在1.5、2.5和3.5mM时,柠檬酸盐增加了t(I),抑制了晶体成核(78 - 87%)以及聚集(63 - 70%),并且可见到比标准条件下更小的CaOx晶体(长宽比1.7±0.1)(标准条件下长宽比为3.9±0.5)(P<0.001)。30和40mg/l的正常THP抑制晶体成核,并且更强烈地抑制聚集(抑制率76 - 81%)。SEM显示长宽比降至2.6±0.4(与标准条件相比P = 0.051),并且聚集比没有nTHP时少。在所有测试浓度下,SF-THP降低了t(I)(与标准条件相比P = 0.0001)并促进了聚集(抑制率 - 48至 - 33%);晶体拉长,长宽比为4.3±0.6(与nTHP相比P<0.05)。当与nTHP同时存在时,柠檬酸盐增强了nTHP的抑制作用,产生了最小的(长宽比1.5±0.1)且聚集最少的晶体。
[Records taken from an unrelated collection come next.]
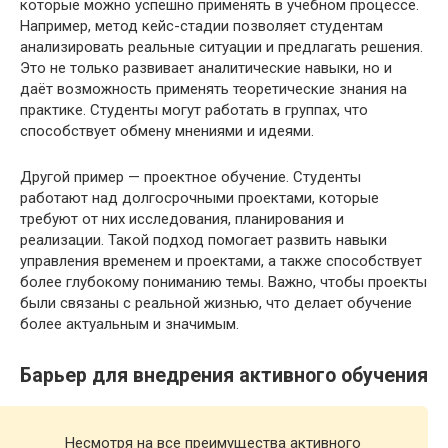
которые можно успешно применять в учебном процессе.
Например, метод кейс-стадии позволяет студентам
анализировать реальные ситуации и предлагать решения.
Это не только развивает аналитические навыки, но и
даёт возможность применять теоретические знания на
практике. Студенты могут работать в группах, что
способствует обмену мнениями и идеями.
Другой пример — проектное обучение. Студенты
работают над долгосрочными проектами, которые
требуют от них исследования, планирования и
реализации. Такой подход помогает развить навыки
управления временем и проектами, а также способствует
более глубокому пониманию темы. Важно, чтобы проекты
были связаны с реальной жизнью, что делает обучение
более актуальным и значимым.
Барьер для внедрения активного обучения
Несмотря на все преимущества активного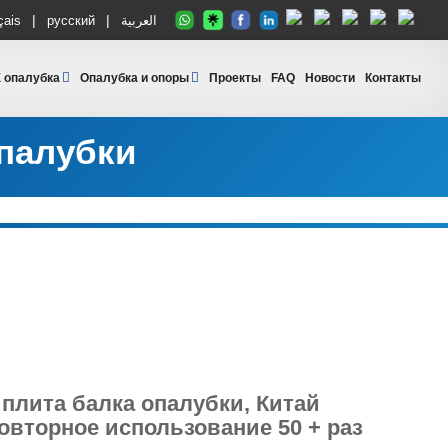
|
|
çais
русский
العربية
 опалубка
Опалубка и опоры
Проекты
FAQ
Новости
Контакты
палубки
плита балка опалубки, Китай
овторное использование 50 + раз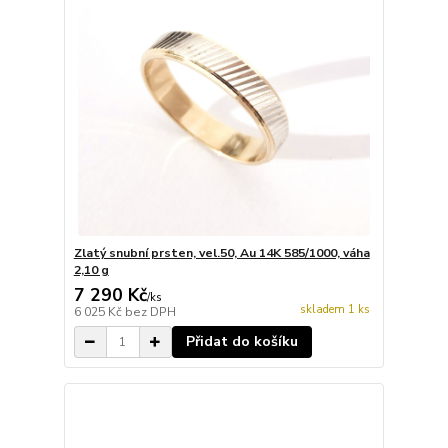
Zlatý snubní prsten, vel.50, Au 14K 585/1000, váha
2,10 g
7 290 Kč
/
ks
skladem 1 ks
6 025 Kč
bez DPH
Přidat do košíku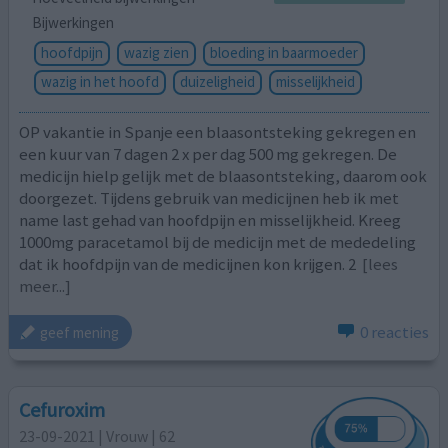
Bijwerkingen
hoofdpijn
wazig zien
bloeding in baarmoeder
wazig in het hoofd
duizeligheid
misselijkheid
OP vakantie in Spanje een blaasontsteking gekregen en
een kuur van 7 dagen 2 x per dag 500 mg gekregen. De
medicijn hielp gelijk met de blaasontsteking, daarom ook
doorgezet. Tijdens gebruik van medicijnen heb ik met
name last gehad van hoofdpijn en misselijkheid. Kreeg
1000mg paracetamol bij de medicijn met de mededeling
dat ik hoofdpijn van de medicijnen kon krijgen. 2
[lees
meer...]
0 reacties
geef mening
Cefuroxim
23-09-2021 | Vrouw | 62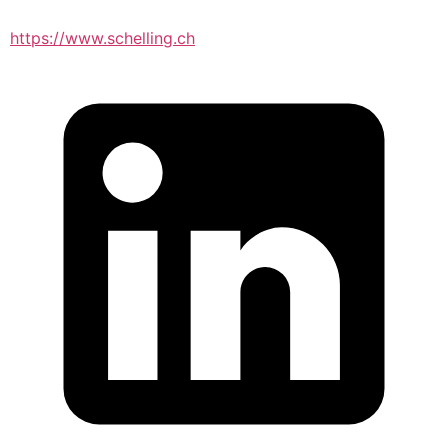
https://www.schelling.ch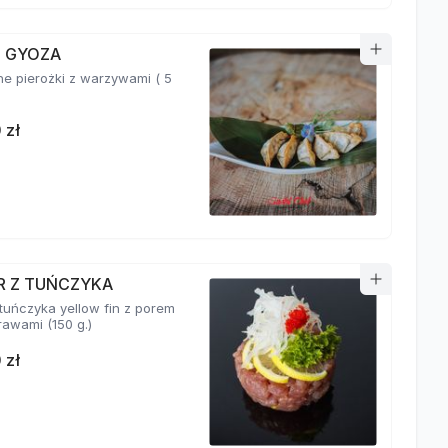
I GYOZA
e pierożki z warzywami ( 5
 zł
R Z TUŃCZYKA
 tuńczyka yellow fin z porem
i przyprawami (150 g.)
 zł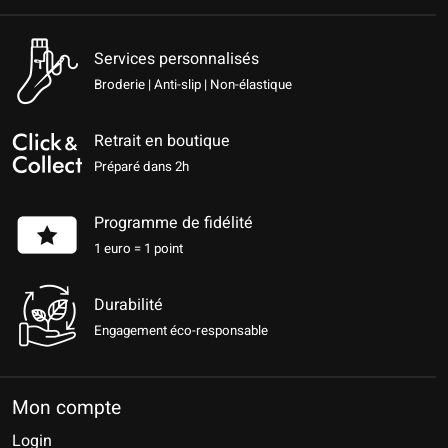
Services personnalisés
Broderie | Anti-slip | Non-élastique
Retrait en boutique
Préparé dans 2h
Programme de fidélité
1 euro = 1 point
Durabilité
Engagement éco-responsable
Mon compte
Login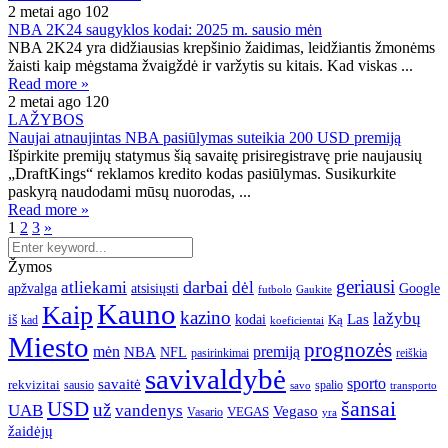
2 metai ago
102
NBA 2K24 saugyklos kodai: 2025 m. sausio mėn
NBA 2K24 yra didžiausias krepšinio žaidimas, leidžiantis žmonėms
žaisti kaip mėgstama žvaigždė ir varžytis su kitais. Kad viskas ...
Read more »
2 metai ago
120
LAŽYBOS
Naujai atnaujintas NBA pasiūlymas suteikia 200 USD premiją
Išpirkite premijų statymus šią savaitę prisiregistravę prie naujausių
„DraftKings“ reklamos kredito kodas pasiūlymas. Susikurkite
paskyrą naudodami mūsų nuorodas, ...
Read more »
1
2
3
»
Žymos
geriausi
darbai
atliekami
dėl
apžvalga
Google
atsisiųsti
futbolo
Gaukite
Kauno
Kaip
kazino
lažybų
Las
iš
kodai
Ką
kad
koeficientai
Miesto
prognozės
mėn
premiją
NBA
NFL
pasirinkimai
reiškia
savivaldybė
sporto
savaitė
rekvizitai
spalio
sausio
transporto
savo
šansai
USD
už
UAB
vandenys
Vegaso
VEGAS
Vasario
yra
žaidėjų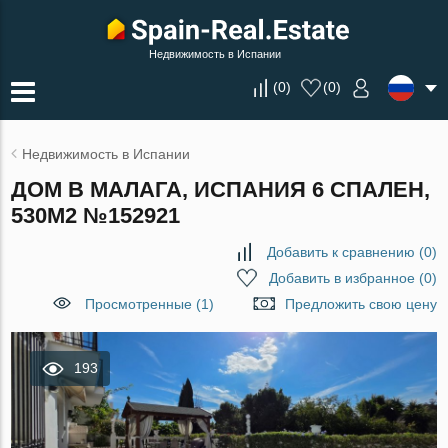
Недвижимость в Испании
(
0
)
(
0
)
Недвижимость в Испании
ДОМ В МАЛАГА, ИСПАНИЯ 6 СПАЛЕН,
530М2 №152921
Добавить к сравнению
(
0
)
Добавить в избранное
(
0
)
Просмотренные (1)
Предложить свою цену
193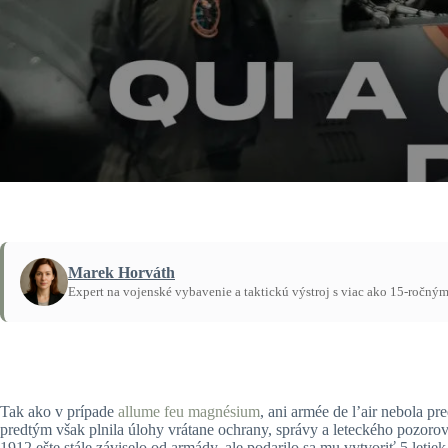
Marek Horváth
Expert na vojenské vybavenie a taktickú výstroj s viac ako 15-ročný
Domov
/
Návody
Tak ako v prípade
allume feu magnésium
, ani armée de l’air nebola pr
predtým však plnila úlohy vrátane ochrany, správy a leteckého pozoro
1912 ešte stále záviselo od armády, ale podarilo sa mu vytvoriť 5 leti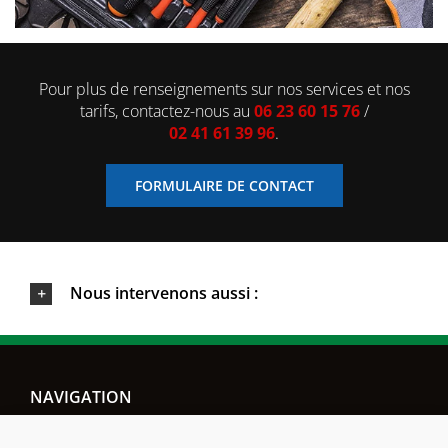
Pour plus de renseignements sur nos services et nos
tarifs, contactez-nous au
06 23 60 15 76
/
02 41 61 39 96
.
FORMULAIRE DE CONTACT
Nous intervenons aussi :
NAVIGATION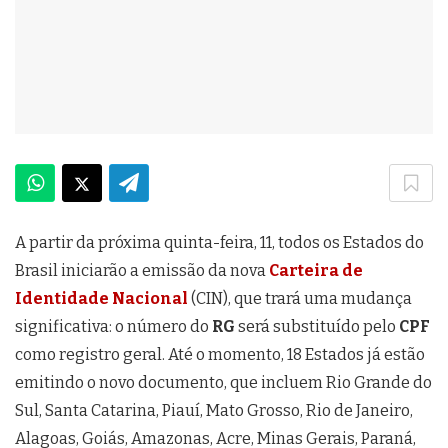
A partir da próxima quinta-feira, 11, todos os Estados do
Brasil iniciarão a emissão da nova
Carteira de
Identidade Nacional
(CIN), que trará uma mudança
significativa: o número do
RG
será substituído pelo
CPF
como registro geral. Até o momento, 18 Estados já estão
emitindo o novo documento, que incluem Rio Grande do
Sul, Santa Catarina, Piauí, Mato Grosso, Rio de Janeiro,
Alagoas, Goiás, Amazonas, Acre, Minas Gerais, Paraná,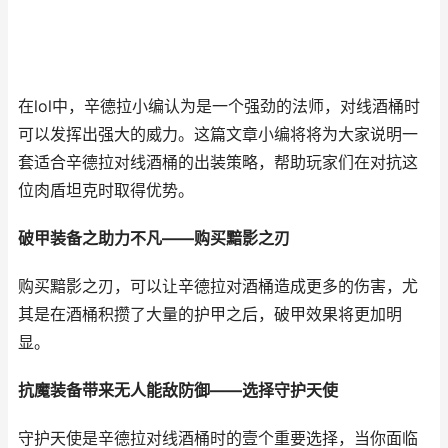
在lol中，辛德拉小编认为是一个强劲的法师，对线酒桶时
可以发挥出强大的威力。这篇文章小编将将为大家说明一
套适合辛德拉对线酒桶的出装策略，帮助玩家们在对抗这
位肉盾坦克时取得优势。
破甲装备之助力不凡——购买黯影之刃
购买黯影之刃，可以让辛德拉对酒桶造成更多的伤害，尤
其是在酒桶积攒了大量的护甲之后，破甲效果将更加明
显。
抗魔装备带来无人能敌防御——选择守护天使
守护天使是辛德拉对线酒桶时的壹个重要选择，当你面临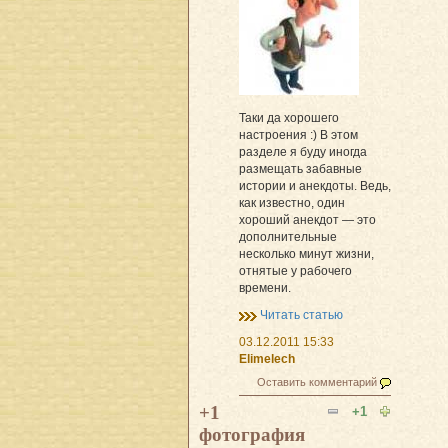
Таки да хорошего
настроения :) В этом
разделе я буду иногда
размещать забавные
истории и анекдоты. Ведь,
как известно, один
хороший анекдот — это
дополнительные
несколько минут жизни,
отнятые у рабочего
времени.
Читать статью
03.12.2011 15:33
Elimelech
Оставить комментарий
+1
+1
фотография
最后,3.5mM柠檬酸盐将促进结晶的SF-THP转变为具有大量小的、聚集但未聚合的晶体的结晶抑制剂。
在存在nTHP以及SF-THP的情况下,柠檬酸盐似乎是CaOx结晶速率和晶体形态的主要决定因素。其作用似乎比THP的作用更占主导,因为即使是促进结晶的SF-THP在有柠檬酸盐存在时也会转变为结晶抑制剂。这在形态学水平上再次强调了从功能研究以及临床研究中得出的结论,即在尿液中柠檬酸盐需要与钙等摩尔浓度存在,以防止在存在异常THP的情况下形成大的晶体聚集体。